We finished the weekend off with more practice approaches in James’ apartment. Again, I found this very useful and felt I had improved a lot over the weekend. We talked a lot about his theories on energy, food and nutrition, coffee shop approaches, escalation, body language, approach styles, moving the girl to be in a more powerful position, touch etc.
This was all great and I learned a lot from it. We went for lunch a number of times over the weekend, as well as clothes shopping, and above all else it was good to see the way james talks to the assistants, waitresses etc in these environments. He can command a lot of attention and it really shows.
So, after the weekend I felt different, but not totally changed. But I expected that. I’d seen a lot and taken in a lot of information and I felt like it was going to take some time to develop. But that was great, I had seen glimpses of what I was capable of and I’d seen a lot of demonstrations of what other people are capable of. I’m a firm believer that we can all achieve what we want if we want it enough. We all have potential way above what we currently demonstrate and I could feel that james had unlocked a belief in myself about what that was.

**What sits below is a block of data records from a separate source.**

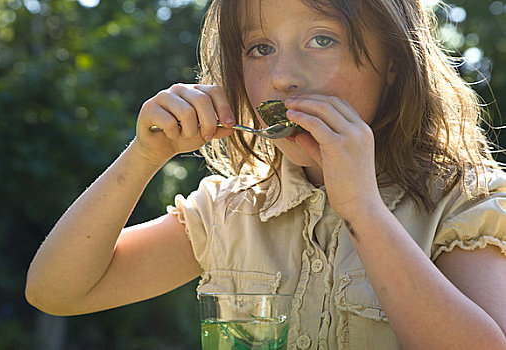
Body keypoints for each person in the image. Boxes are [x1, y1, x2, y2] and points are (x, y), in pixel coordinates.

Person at [25, 0, 506, 348]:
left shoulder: (462, 202)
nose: (283, 76)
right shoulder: (231, 210)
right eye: (259, 48)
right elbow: (57, 291)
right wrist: (144, 156)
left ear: (396, 64)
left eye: (322, 39)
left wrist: (362, 208)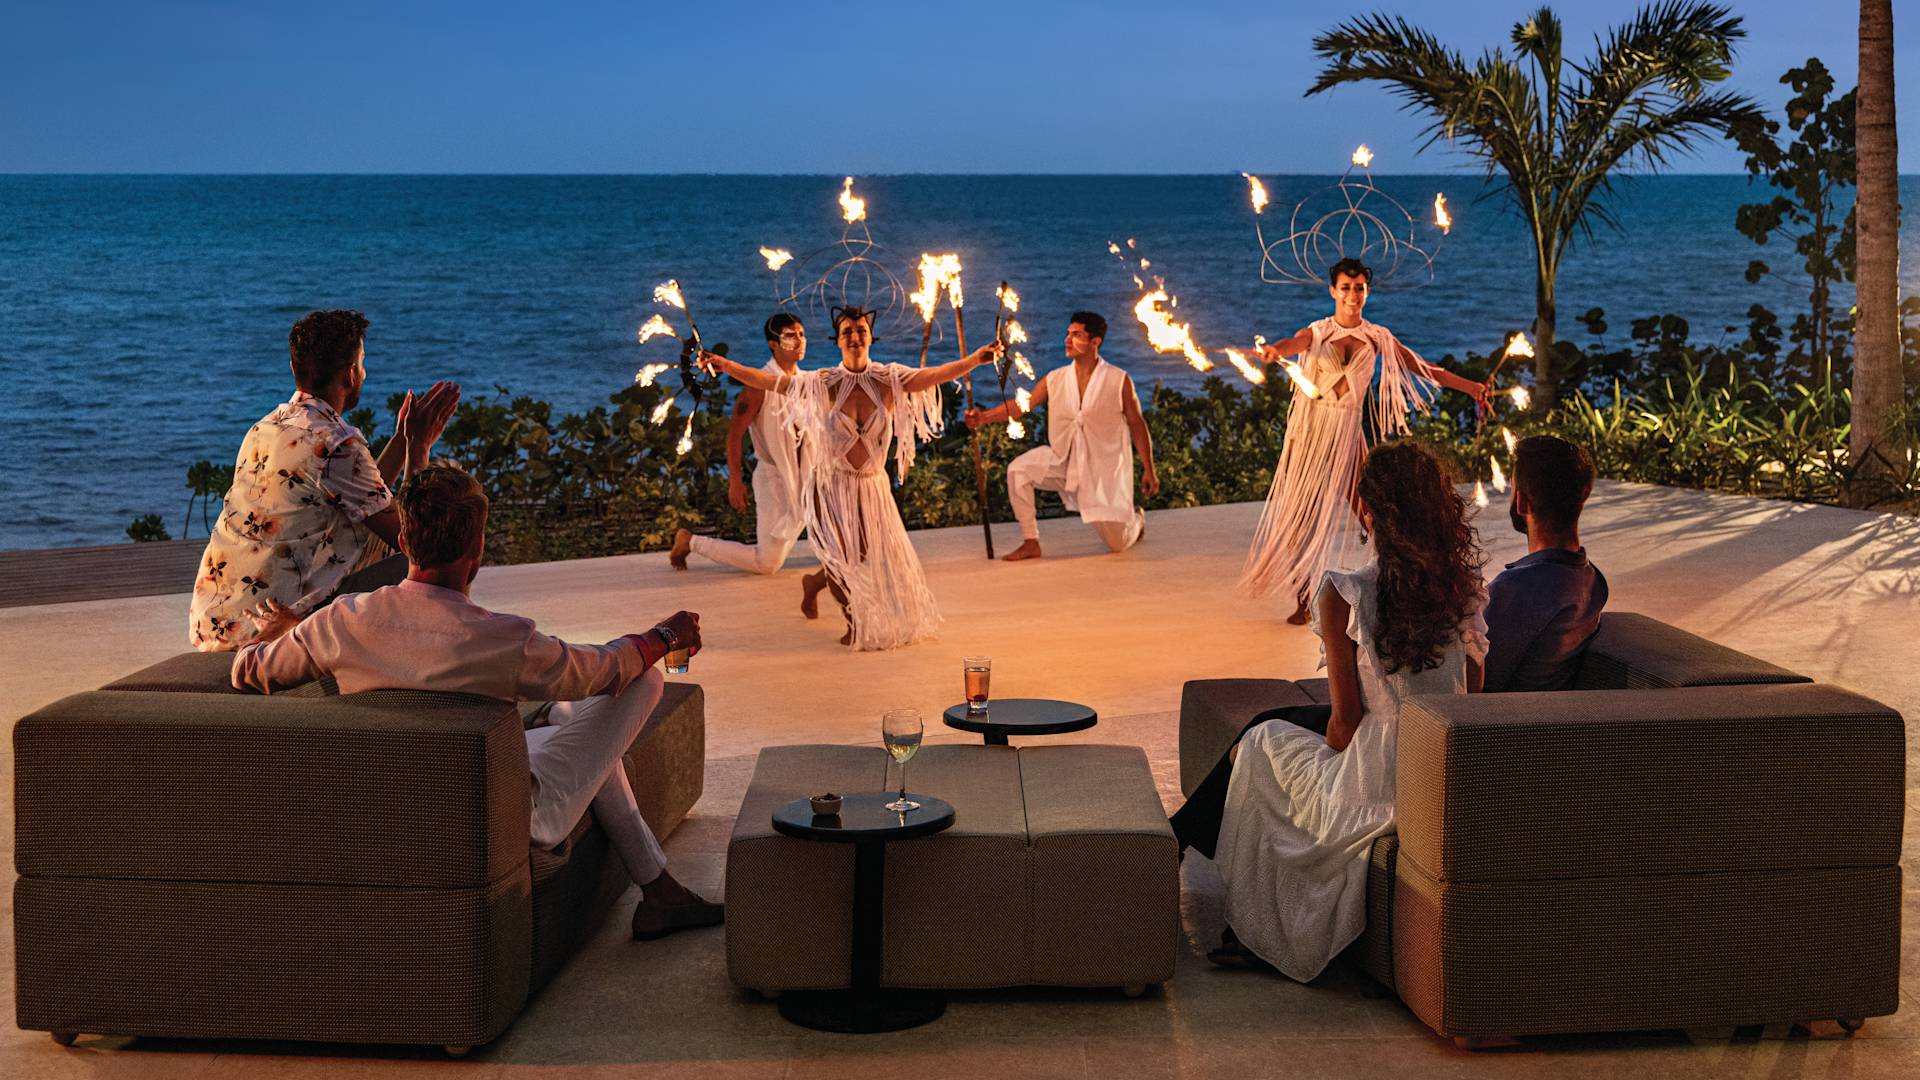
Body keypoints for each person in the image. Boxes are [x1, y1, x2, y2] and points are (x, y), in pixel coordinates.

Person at [230, 464, 722, 941]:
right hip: (506, 812)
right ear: (478, 551)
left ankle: (660, 892)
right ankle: (659, 889)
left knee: (586, 729)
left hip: (395, 801)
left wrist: (281, 633)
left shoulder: (340, 623)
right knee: (641, 685)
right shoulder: (503, 641)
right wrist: (663, 635)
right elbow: (606, 670)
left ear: (404, 544)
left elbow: (248, 671)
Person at [1178, 442, 1487, 980]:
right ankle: (1243, 924)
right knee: (1274, 741)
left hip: (1377, 780)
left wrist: (1331, 755)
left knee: (1262, 745)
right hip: (1448, 767)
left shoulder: (1345, 591)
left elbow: (1343, 728)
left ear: (1367, 510)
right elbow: (1474, 701)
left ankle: (1254, 926)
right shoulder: (1463, 590)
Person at [699, 306, 1001, 649]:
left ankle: (813, 584)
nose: (855, 337)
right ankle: (854, 622)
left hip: (872, 486)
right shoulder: (824, 382)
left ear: (870, 337)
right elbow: (770, 382)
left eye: (861, 330)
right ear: (838, 340)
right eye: (847, 332)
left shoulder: (890, 379)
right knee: (841, 559)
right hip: (832, 483)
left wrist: (975, 359)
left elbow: (936, 374)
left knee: (860, 556)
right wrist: (726, 366)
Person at [189, 309, 460, 650]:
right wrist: (419, 448)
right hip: (266, 634)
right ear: (350, 375)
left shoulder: (264, 429)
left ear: (294, 369)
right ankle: (427, 660)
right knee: (430, 556)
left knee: (379, 531)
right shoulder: (335, 443)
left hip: (214, 626)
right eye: (362, 363)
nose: (364, 371)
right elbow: (415, 542)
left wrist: (402, 440)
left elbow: (363, 494)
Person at [1242, 258, 1492, 623]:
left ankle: (1396, 582)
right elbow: (1293, 343)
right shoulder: (1318, 332)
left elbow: (1424, 368)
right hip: (1312, 433)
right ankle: (1302, 596)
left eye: (1359, 288)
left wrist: (1470, 387)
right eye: (1345, 287)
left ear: (1367, 291)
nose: (1352, 295)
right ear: (1333, 291)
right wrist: (1276, 351)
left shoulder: (1377, 337)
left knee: (1373, 512)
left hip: (1347, 433)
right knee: (1301, 517)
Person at [963, 311, 1160, 559]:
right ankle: (1031, 541)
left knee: (1118, 544)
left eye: (1076, 335)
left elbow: (1137, 424)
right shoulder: (1055, 378)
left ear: (1095, 342)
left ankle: (1137, 520)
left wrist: (1149, 470)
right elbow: (1021, 406)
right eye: (1068, 334)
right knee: (1019, 471)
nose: (1068, 339)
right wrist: (984, 417)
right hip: (1063, 462)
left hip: (1101, 474)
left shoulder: (1118, 380)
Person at [670, 313, 814, 575]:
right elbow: (735, 434)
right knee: (767, 564)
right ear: (773, 344)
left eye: (802, 334)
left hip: (804, 476)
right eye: (791, 335)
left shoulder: (805, 382)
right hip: (774, 479)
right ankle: (690, 541)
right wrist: (735, 480)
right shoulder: (758, 386)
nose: (800, 340)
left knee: (834, 521)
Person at [1485, 435, 1608, 692]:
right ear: (1582, 496)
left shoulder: (1516, 589)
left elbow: (1476, 683)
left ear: (1522, 503)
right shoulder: (1592, 580)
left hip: (1502, 724)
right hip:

Over the past 3 months things have progressed nicely. I don’t feel intimidated by beautiful girls any more. I just see them as girls, who happen to be good looking. This is something I never used to feel at all. And I see them as the kind of girls I would be interested in being with, not just somebody I would look at across the street.
I touch everybody and I’m pretty good at it now. I can see how it makes people feel at ease and it feels strange, somehow disconnected, if I don’t do it. Interactions feel a lot more natural and I can connect quite quickly with people. So much so that recently I’ve noticed girls saying to me things like, “you know I hardly know you at all but I’m just going to tell you all this personal stuff about me”, and, “I can’t believe I’m telling you all these things”. I like this and it’s one of the main benefits I wanted to get from the course – to be able to make people comfortable opening up to me and establish good connections. I’ve slept with the hottest girl of my life, and a few others who were all a pretty good standard.
As a final note, James has been great following the course. He helped me out with some personal problems. All of which I’ve been very happy with.